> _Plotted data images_
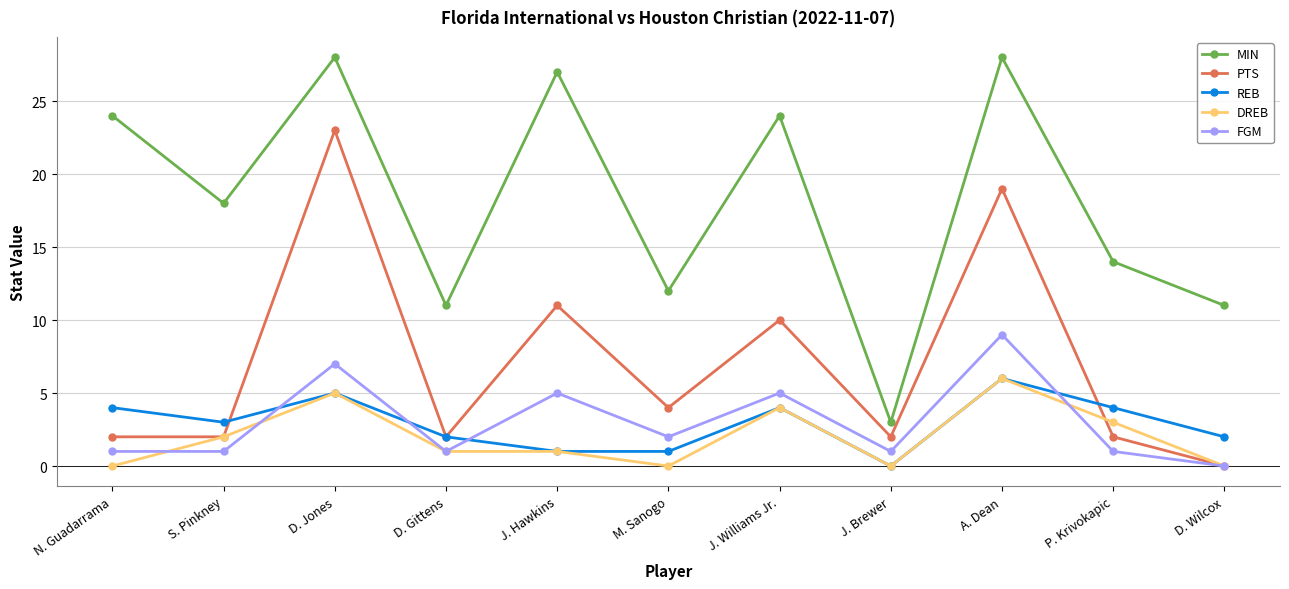

Reading left to right, what are all the values shown in this chart?

MIN: 24	18	28	11	27	12	24	3	28	14	11
PTS: 2	2	23	2	11	4	10	2	19	2	0
REB: 4	3	5	2	1	1	4	0	6	4	2
DREB: 0	2	5	1	1	0	4	0	6	3	0
FGM: 1	1	7	1	5	2	5	1	9	1	0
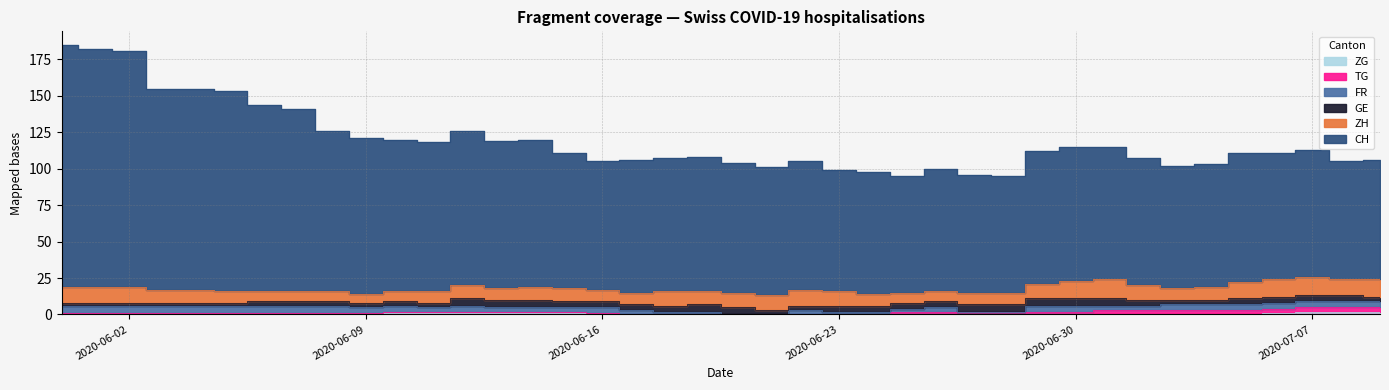

Does the chart display data point markers on the line(s)?

No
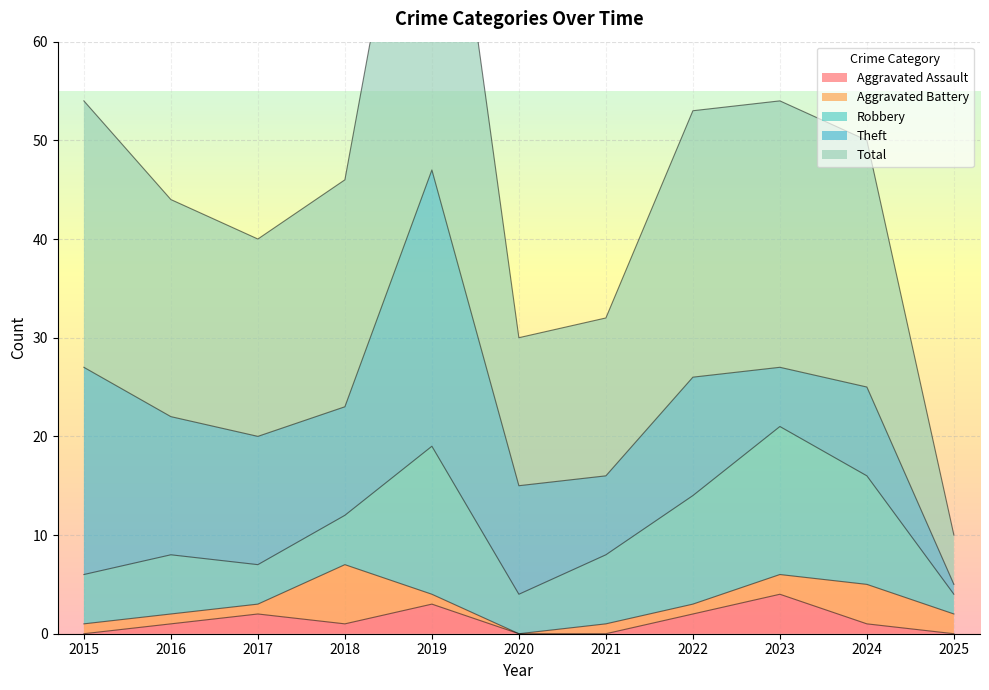

Where does the Theft series first go above 11?

2015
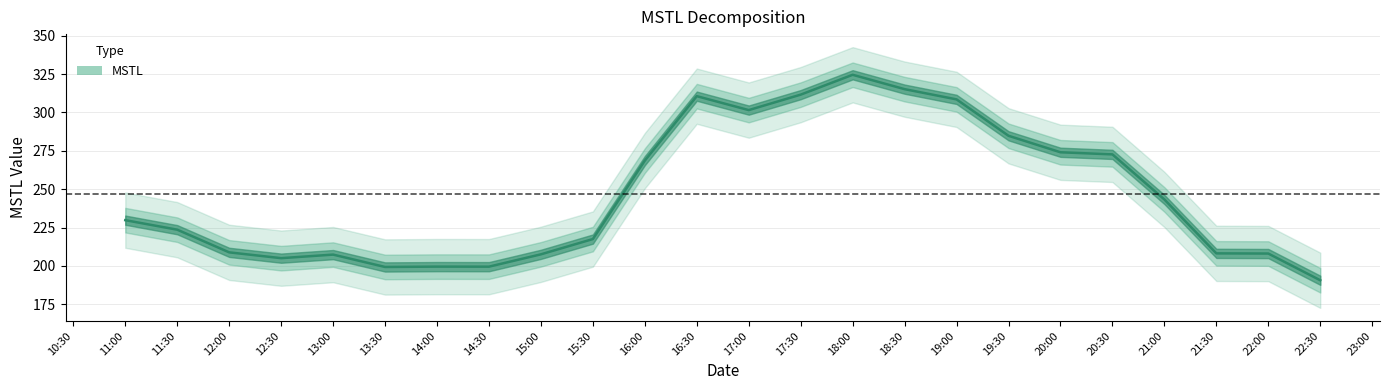

What is the change in value from 18:30 to 19:30?

-30.4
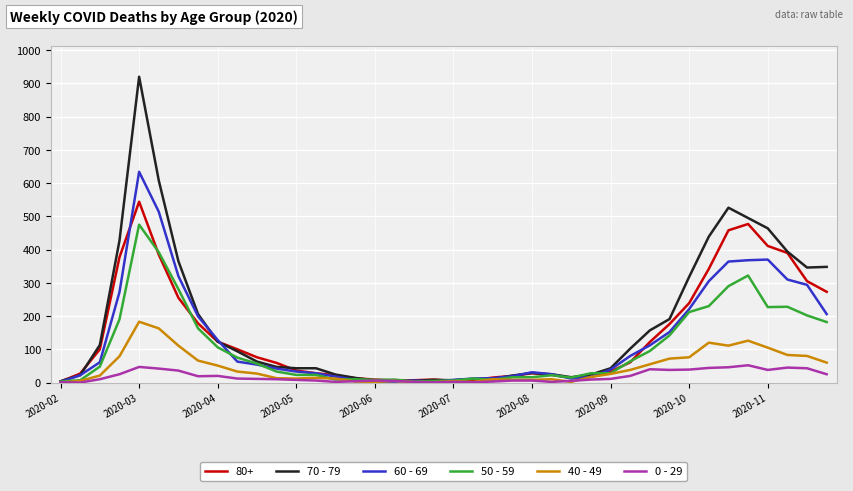

List the series in order of their peak value, highest first.

70 - 79, 60 - 69, 80+, 50 - 59, 40 - 49, 0 - 29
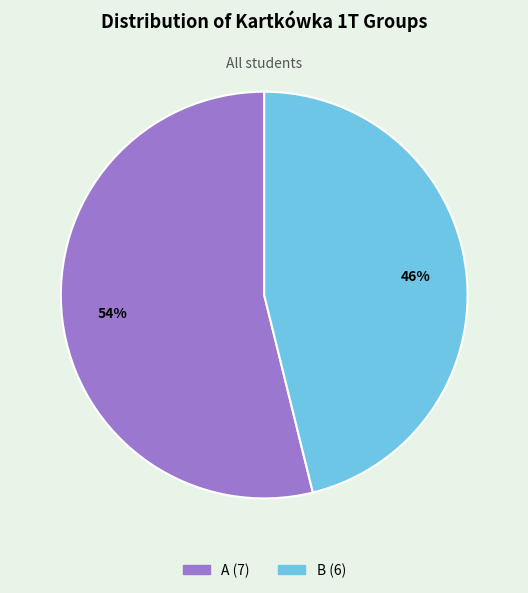

Which slice is the largest?

A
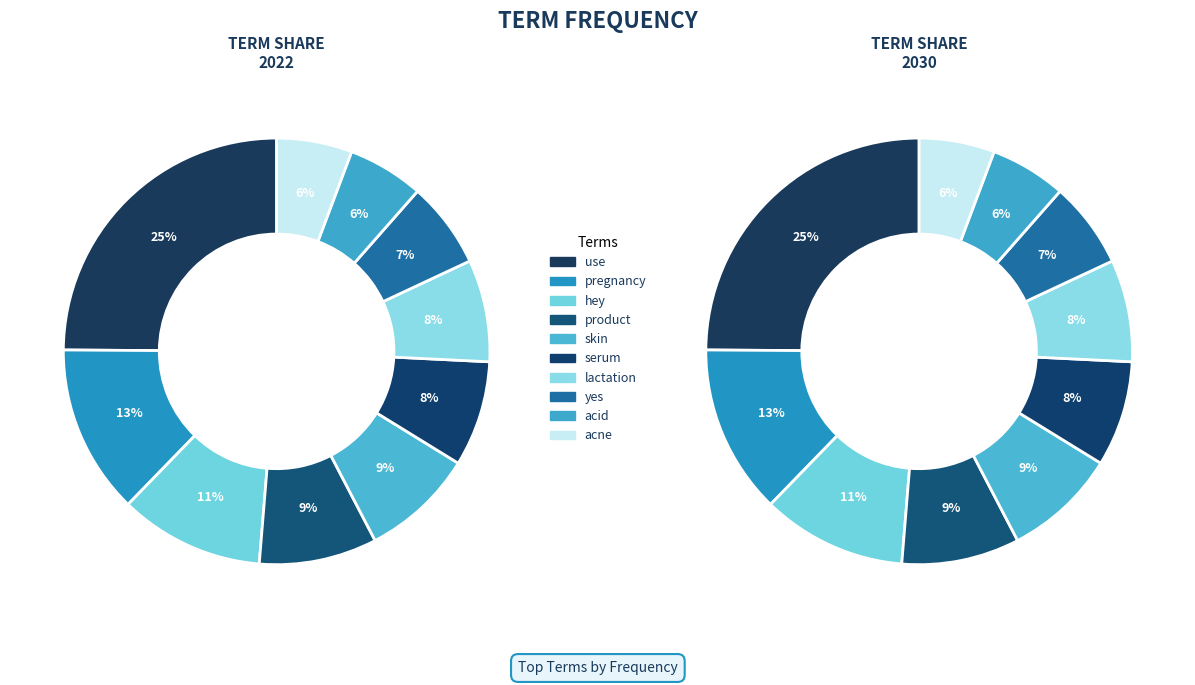

Rank the categories by value from lowest to highest.

acne, acid, yes, lactation, serum, skin, product, hey, pregnancy, use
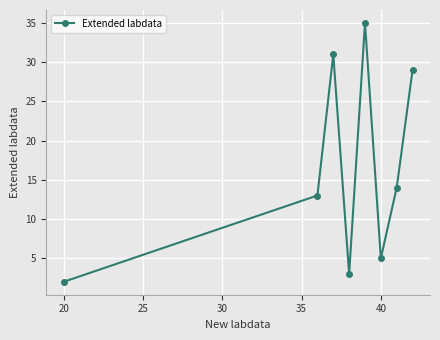

How many points are higher than both their immediate neighbors (excluding endpoints)?

2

> _Task description_
Update the listing so that every "chart" becomes "graph" and nothing else changes, leaving the pictures out of your answer.

> _Written reply_
Reading left to right, what are all the values shown in this graph?

MIN: 24	18	28	11	27	12	24	3	28	14	11
PTS: 2	2	23	2	11	4	10	2	19	2	0
REB: 4	3	5	2	1	1	4	0	6	4	2
DREB: 0	2	5	1	1	0	4	0	6	3	0
FGM: 1	1	7	1	5	2	5	1	9	1	0

Does the graph display data point markers on the line(s)?

No

Where does the Theft series first go above 11?

2015

What is the change in value from 18:30 to 19:30?

-30.4

List the series in order of their peak value, highest first.

70 - 79, 60 - 69, 80+, 50 - 59, 40 - 49, 0 - 29

Which slice is the largest?

A

Rank the categories by value from lowest to highest.

acne, acid, yes, lactation, serum, skin, product, hey, pregnancy, use

How many points are higher than both their immediate neighbors (excluding endpoints)?

2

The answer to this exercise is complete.